One of the critical surgical features of any urinary diversion is the suturing of ureter to ileum (the ureteral anastamosis). Because this is a man made anastamosis, it will heal with scar tissue. If this scar narrows down too much it is called a ureteral or anastamotic stricture. Robotic technology reduces, but does not eliminate, the risk of stricture. If a stricture does occur, it could need dilation or surgical revision in the future. To protect the ureteral anastamosis, plastic stents are left in both ureters for six weeks after surgical urinary diversion. These stents may be visible at the stoma intermittently.

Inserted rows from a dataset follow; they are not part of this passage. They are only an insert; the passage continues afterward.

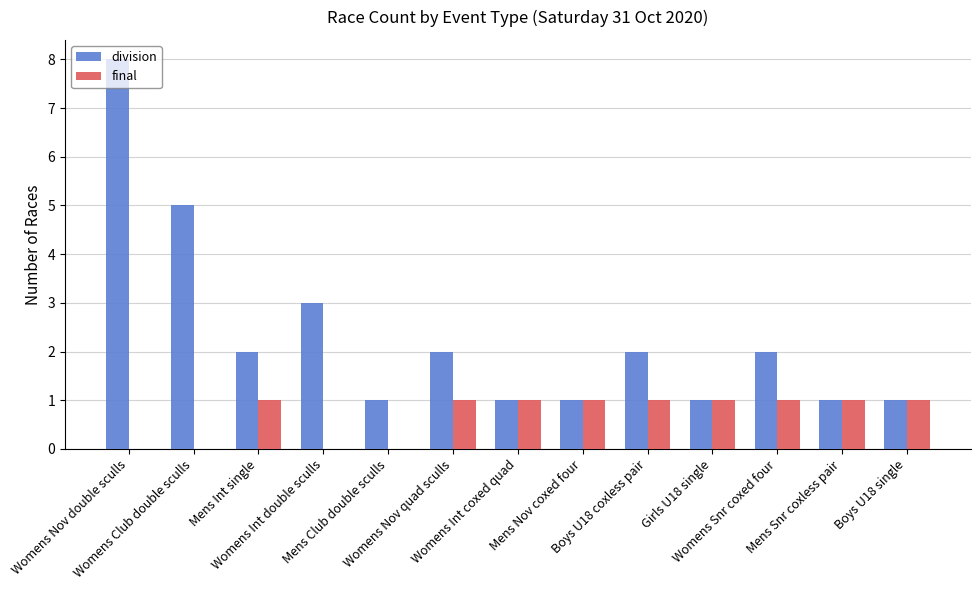

What is the maximum value shown in the chart?

8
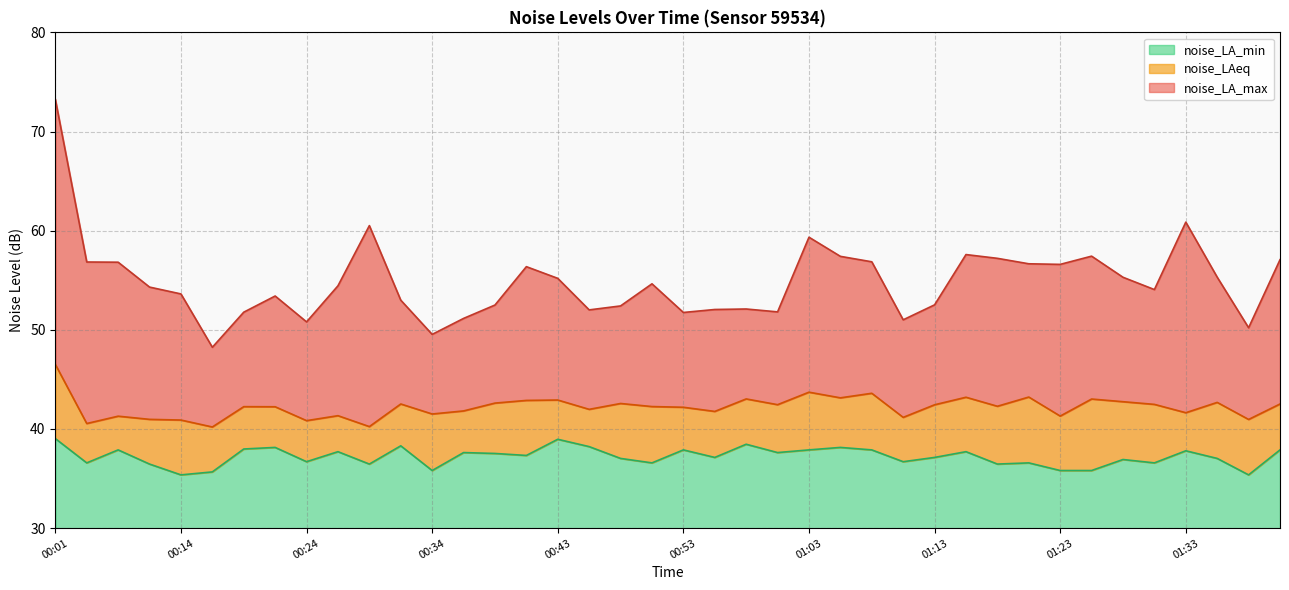

True or false: noise_LA_min has a value of 17.0 at 00:56.

False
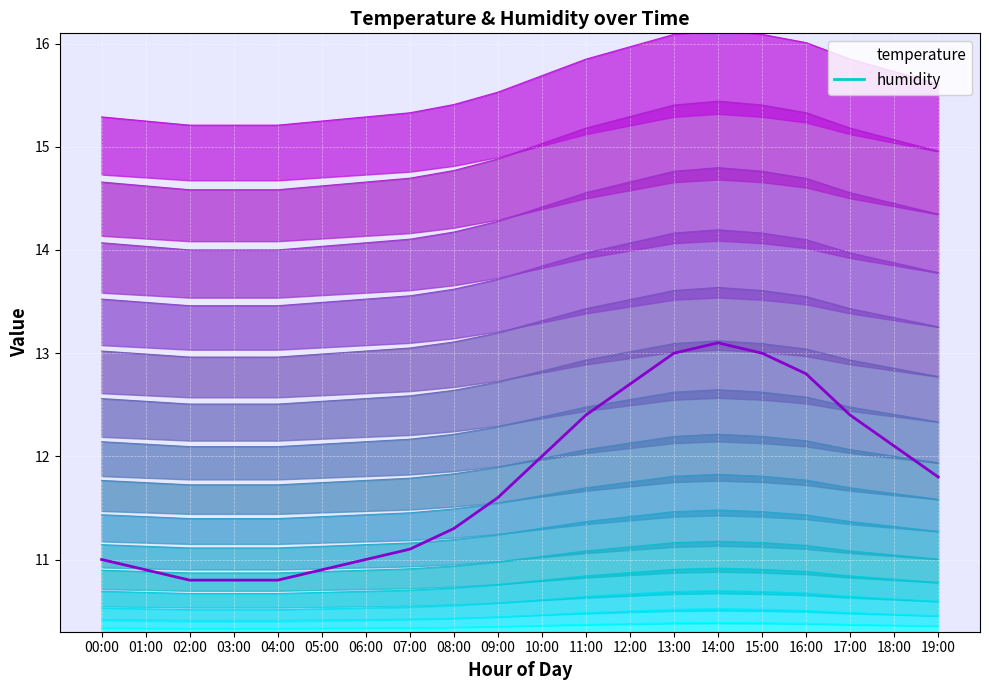

The temperature series shows 11.6 at 09:00. True or false?

True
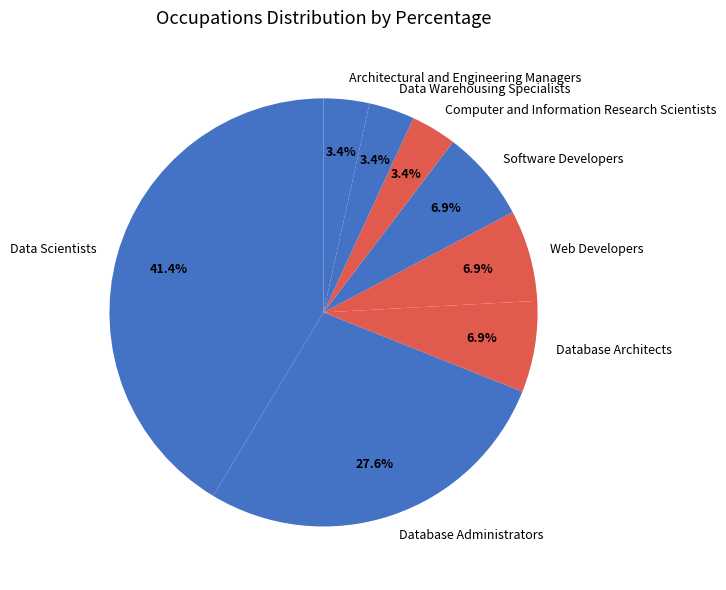

Count the number of slices in the pie.

8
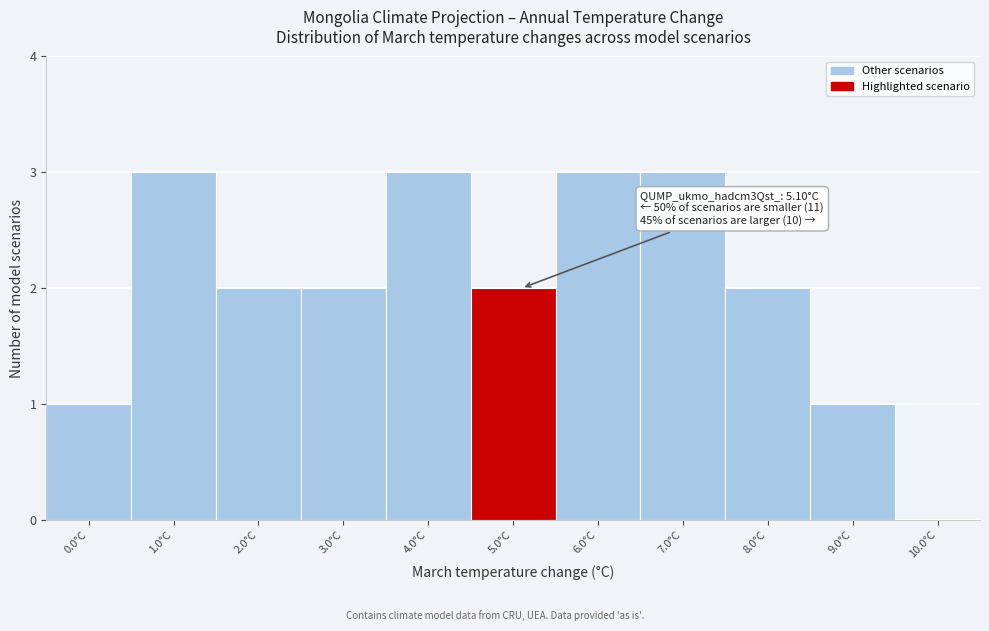

Reading right to left, transcribe all the data shown in this chart.

10.0°C=0	9.0°C=1	8.0°C=2	7.0°C=3	6.0°C=3	5.0°C=2	4.0°C=3	3.0°C=2	2.0°C=2	1.0°C=3	0.0°C=1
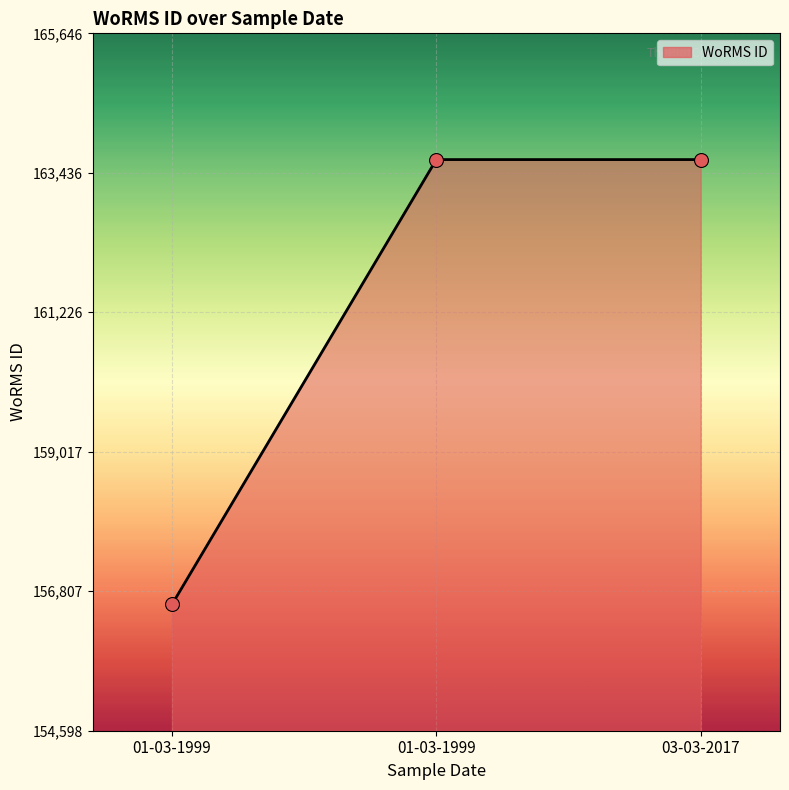

Between 01-03-1999 and 03-03-2017, which is larger?

01-03-1999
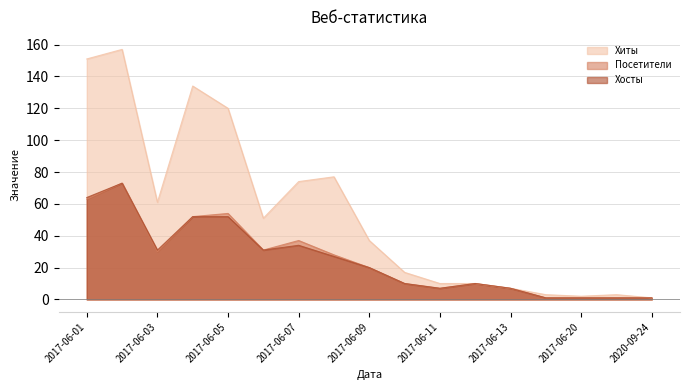

What are all the series names shown in the legend?

Хиты, Посетители, Хосты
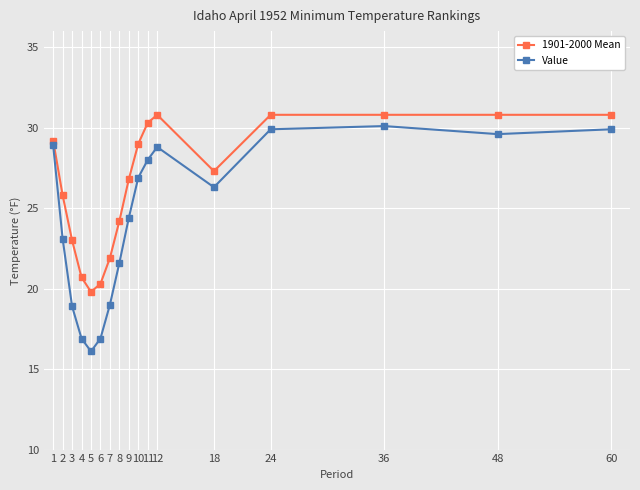

In Value, how many points are lower than both neighbors (excluding endpoints)?

3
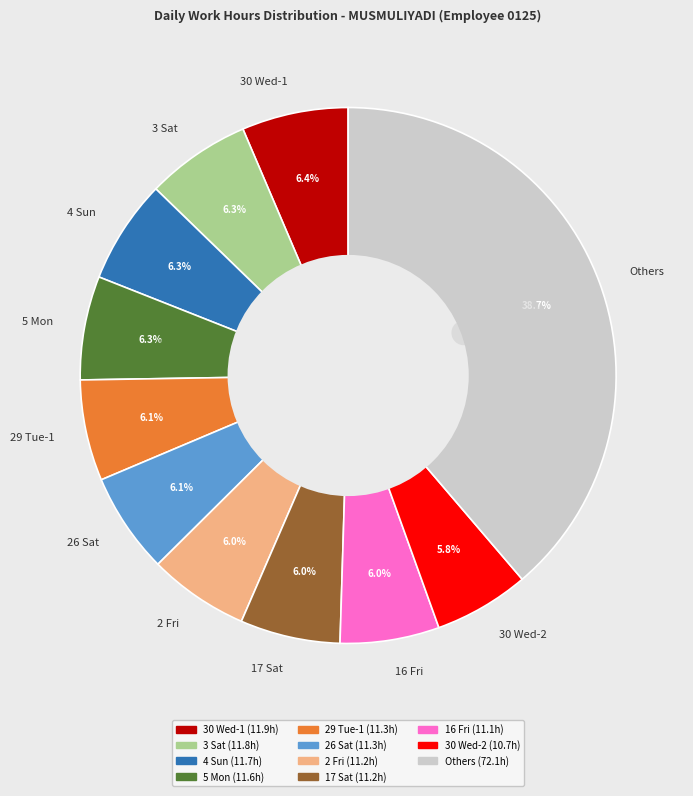

Does 16 Fri account for over 50% of the chart?

No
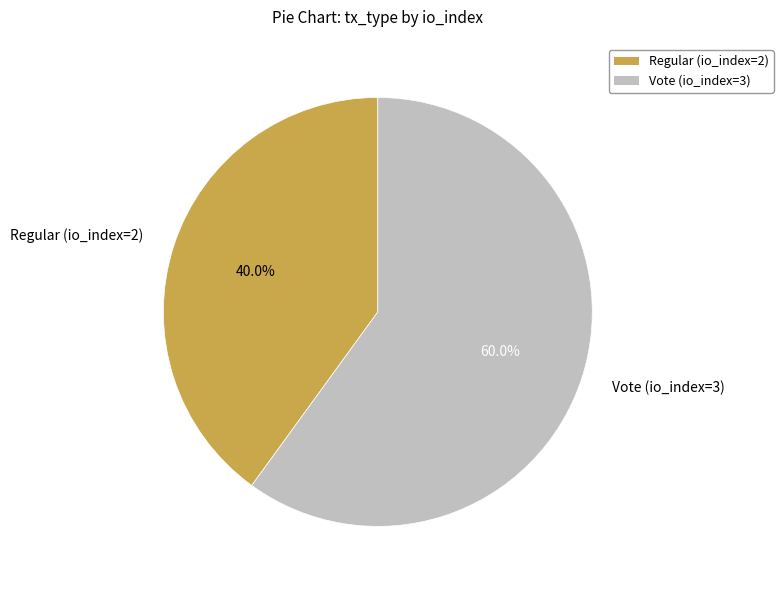

To the nearest percent, what portion does Regular (io_index=2) represent?

40%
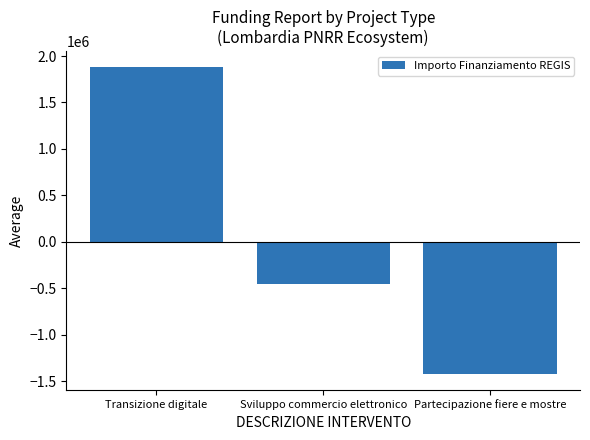

How many data points does each series have?

3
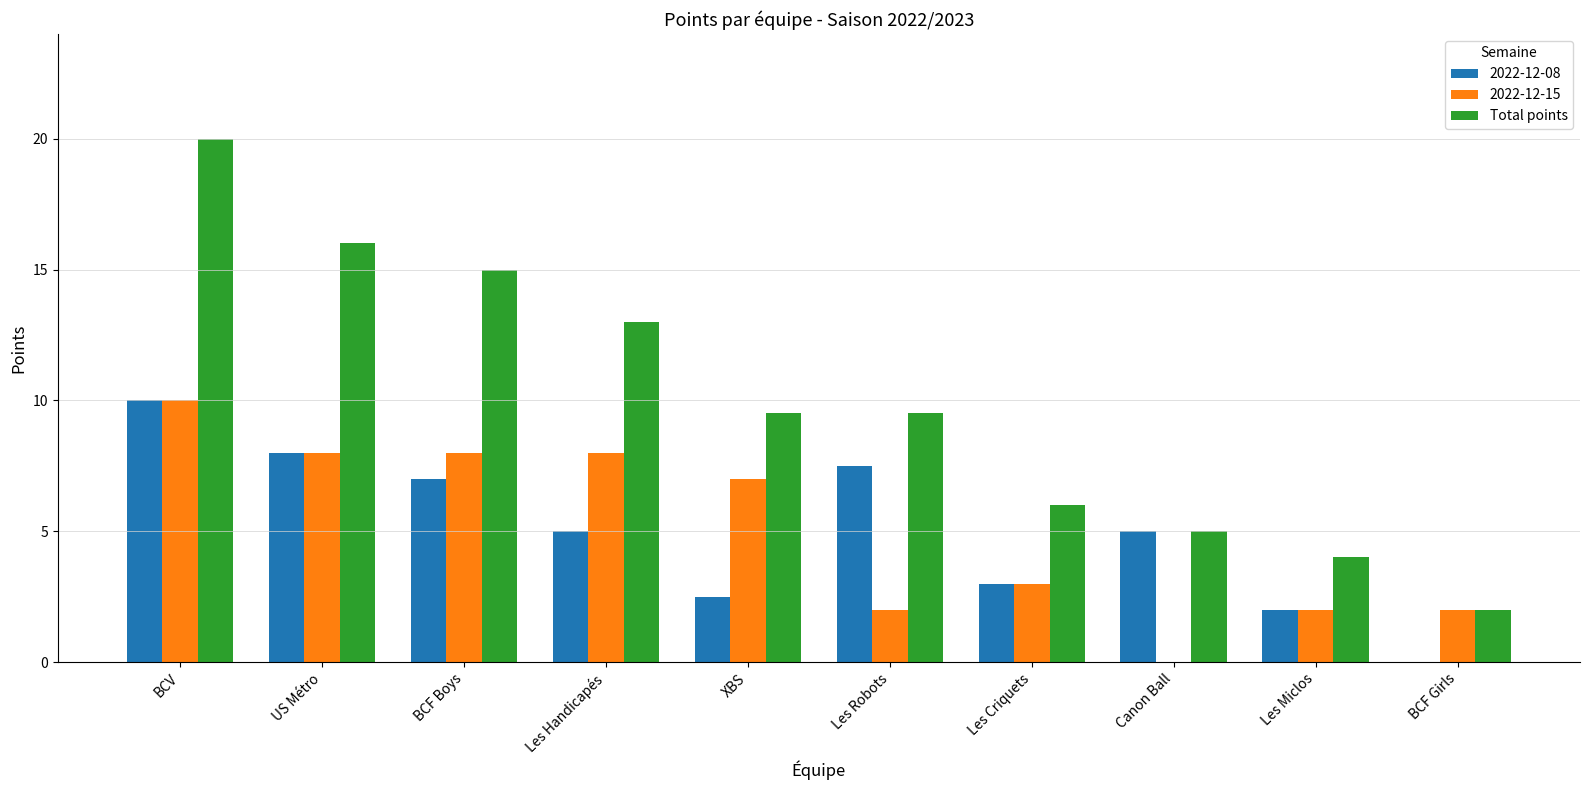

What is the maximum value shown in the chart?

20.0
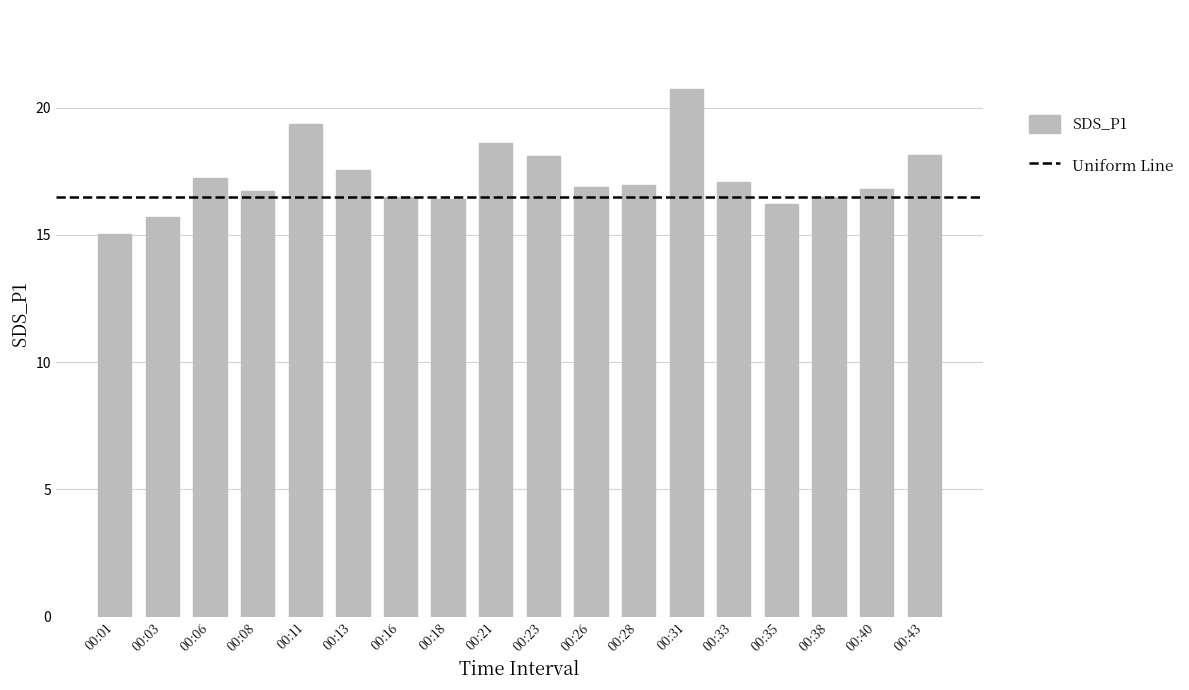

Read the value at 00:13.

17.6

Because the ileum is a piece of bowel, it will always shed its inner cell lining, or mucosa, daily. This results in significant mucus production from the stoma. This is normal. The amount of mucus may decrease over time, but it will never entirely stop.

Another form of urinary diversion is an ileal neobladder where a new bladder is created using sixty centimeters of ileum. The ileum is opened and reconfigured into a sphere and the ureters are sutured into the neobladder sphere. The neobladder is then sutured to the urethra over a foley catheter. The foley catheter and ureteral stents and several other surgical drains remain in place for several weeks.

Again, the ileum sheds its mucosal lining, creating substantial mucus. With an ileal loop, the mucus simply exits out the stoma. With a neobladder, the mucus becomes trapped inside the neobladder. This mucus must be irrigated out of the neobladder, and this need for irrigation continues for life. A patient who elects neobladder reconstruction must be able to catheterize his or her new bladder through the urethra for life. This catheterization process is necessary for irrigating out mucus and maintaining the neobladder. Catheterization may also be needed because 20% or more of neobladder patients cannot empty their new bladder by urination but must catheterize daily or several times a day to drain their new bladder. Neobladder reconstruction also significantly lengthens surgical time and so it increases risks of surgery.